Selanjutnya, ada indikasi yang membuat keenam dokumen penawaran hanya satu pihak. Kejanggalan lainnya, pemenang lelang ditetapkan oleh kepala dinas, dan penandatangan kontrak tidak menggunakan pendapat ahli hukum profesional. Jaminan pelaksanaan dikeluarkan oleh perusahaan asuransi. 

II) Ada cacat dalam pelaksanaan pembangunan.

Cacat itu misalnya tercermin dalam adendum kontrak lebih dari 10% dari nilai kontrak awal. Adendum kontrak juga tidak diikuti penambahan nilai jaminan pelaksanaan. Adendum kontrak diikuti pula dengan perpanjangan jaminan pelaksanaan. 

(III) Adanya kerugian dan pemborosan keuangan daaerah.

Kerugian daerah disebabkan oleh kesalahan hitung secara kompleks, antara lain terdapat perhitungan PPN dalam analisis dihitung ganda sebesar Rp4.023.808.285. Lalu, terdapat pemborosan daerah sebesar Rp12.600.147.136. Pembayaran penyesuaian harga pada pembangunan Pelabuhan Segintung belum dilakukan sesuai dengan ketentuan kontrak.
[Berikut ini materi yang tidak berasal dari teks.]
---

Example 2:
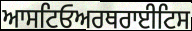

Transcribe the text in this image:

ਆਸਟਿਓਅਰਥਰਾਈਟਿਸ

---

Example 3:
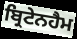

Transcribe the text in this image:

ਬ੍ਰਿਟੇਨਹੈਮ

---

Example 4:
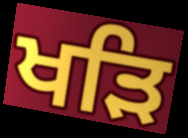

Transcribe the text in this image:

ਖੜਿ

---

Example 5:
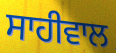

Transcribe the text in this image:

ਸਾਹੀਵਾਲ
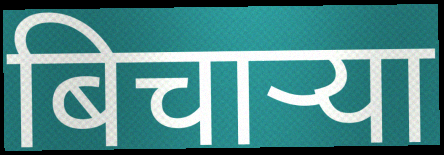
बिचाऱ्या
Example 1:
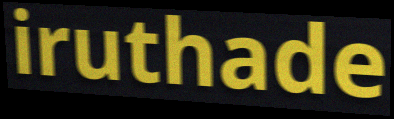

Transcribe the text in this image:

iruthade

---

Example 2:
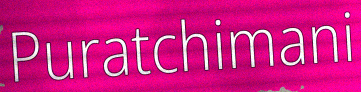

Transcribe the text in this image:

Puratchimani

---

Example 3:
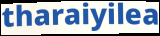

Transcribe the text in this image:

tharaiyilea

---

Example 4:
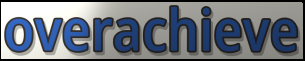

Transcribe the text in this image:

overachieve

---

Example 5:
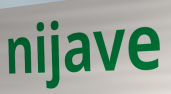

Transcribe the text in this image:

nijave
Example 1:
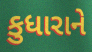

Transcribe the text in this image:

કુધારાને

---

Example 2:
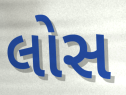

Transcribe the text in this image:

લોસ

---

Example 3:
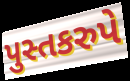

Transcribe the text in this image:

પુસ્તકરુપે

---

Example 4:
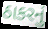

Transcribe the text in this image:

ઠાકરનું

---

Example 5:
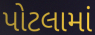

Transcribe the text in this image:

પોટલામાં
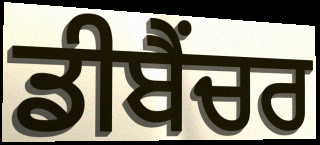
ਡੀਬੈਂਚਰ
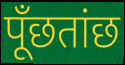
पूँछतांछ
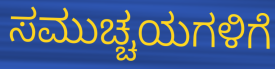
ಸಮುಚ್ಚಯಗಳಿಗೆ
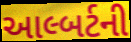
આલ્બર્ટની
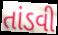
તાંડવી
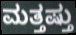
ಮತ್ತಷ್ತು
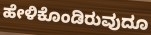
ಹೇಳಿಕೊಂಡಿರುವುದೂ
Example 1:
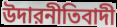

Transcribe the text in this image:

উদারনীতিবাদী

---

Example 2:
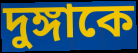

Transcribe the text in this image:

দুঙ্গাকে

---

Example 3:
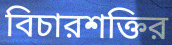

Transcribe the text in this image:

বিচারশক্তির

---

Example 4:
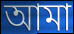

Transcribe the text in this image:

আমা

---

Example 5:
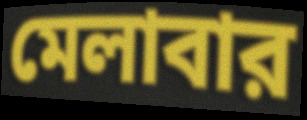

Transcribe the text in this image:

মেলাবার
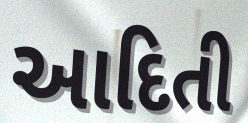
આદિતી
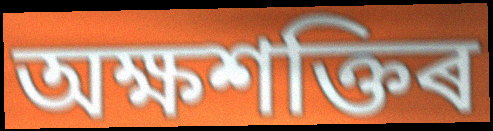
অক্ষশক্তিৰ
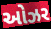
ઓઝર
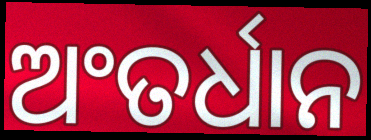
ଅଂତର୍ଧାନ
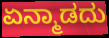
ಏನ್ಮಾಡದು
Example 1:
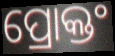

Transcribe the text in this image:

ପ୍ରୋକ୍ତଂ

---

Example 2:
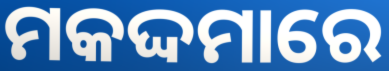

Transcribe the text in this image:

ମକଦ୍ଦମାରେ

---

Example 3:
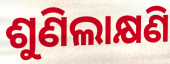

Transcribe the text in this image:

ଶୁଣିଲାକ୍ଷଣି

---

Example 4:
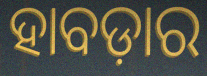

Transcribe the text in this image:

ହାବଡ଼ାର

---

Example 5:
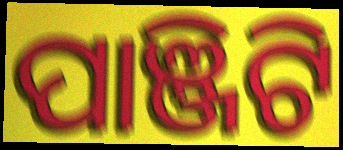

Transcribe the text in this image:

ପାଞ୍ଜିଟି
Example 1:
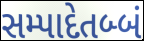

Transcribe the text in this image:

સમ્પાદેતબ્બં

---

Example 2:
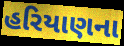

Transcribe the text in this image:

હરિયાણના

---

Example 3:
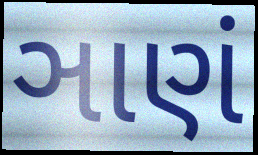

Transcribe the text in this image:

ઞાણં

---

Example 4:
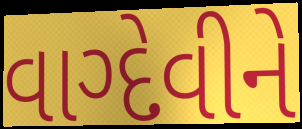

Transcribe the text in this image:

વાગ્દેવીને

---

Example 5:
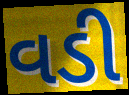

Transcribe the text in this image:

વડી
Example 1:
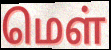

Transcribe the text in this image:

மெள்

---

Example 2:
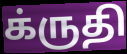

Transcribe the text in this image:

க்ருதி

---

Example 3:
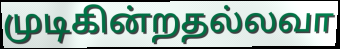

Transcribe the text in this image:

முடிகின்றதல்லவா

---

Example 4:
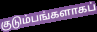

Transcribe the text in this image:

குடும்பங்களாகப்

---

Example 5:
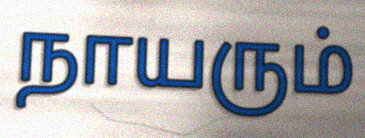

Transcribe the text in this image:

நாயரும்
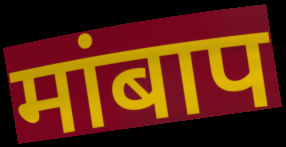
मांबाप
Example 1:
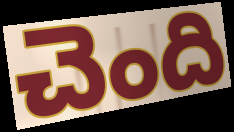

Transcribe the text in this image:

చెంది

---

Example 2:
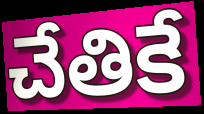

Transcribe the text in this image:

చేతికే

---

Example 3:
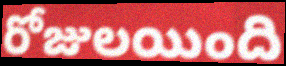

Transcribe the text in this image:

రోజులయింది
Pertimbangannya, tidak dicantumkannya penggunaan cost factor sebagai dasar perhitungan penyesuaian harga dalam dokumen kontrak. Lalu ada indikasi dokumen kontrak yang berkaitan formula perhitungan penyesuaian harga dan cost factor disisipkan di kemudian hari. Selanjutnya, penyelidikan proses tender oleh Kejaksaan Tinggi Kalteng masih dimungkinkan untuk dibuka kembali. Dan, terdapat realisasi belanja atas klaim proyek yang tidak sesuai ketentuan.

Banyaknya temuan audit investigasi BPK RI pada 2014 tersebut, membuat Bupati Sudarsono semakin berhati-hati menyikapi proyek pembangunan Pelabuhan Laut Segintung tersebut. Temuan audit investigasi BPK RI ini kemudian dijadikan novum (bukti baru) oleh Pemkab Seruyan untuk Peninjauan Kembali (PK) ke Mahkamah Agung (MA) RI.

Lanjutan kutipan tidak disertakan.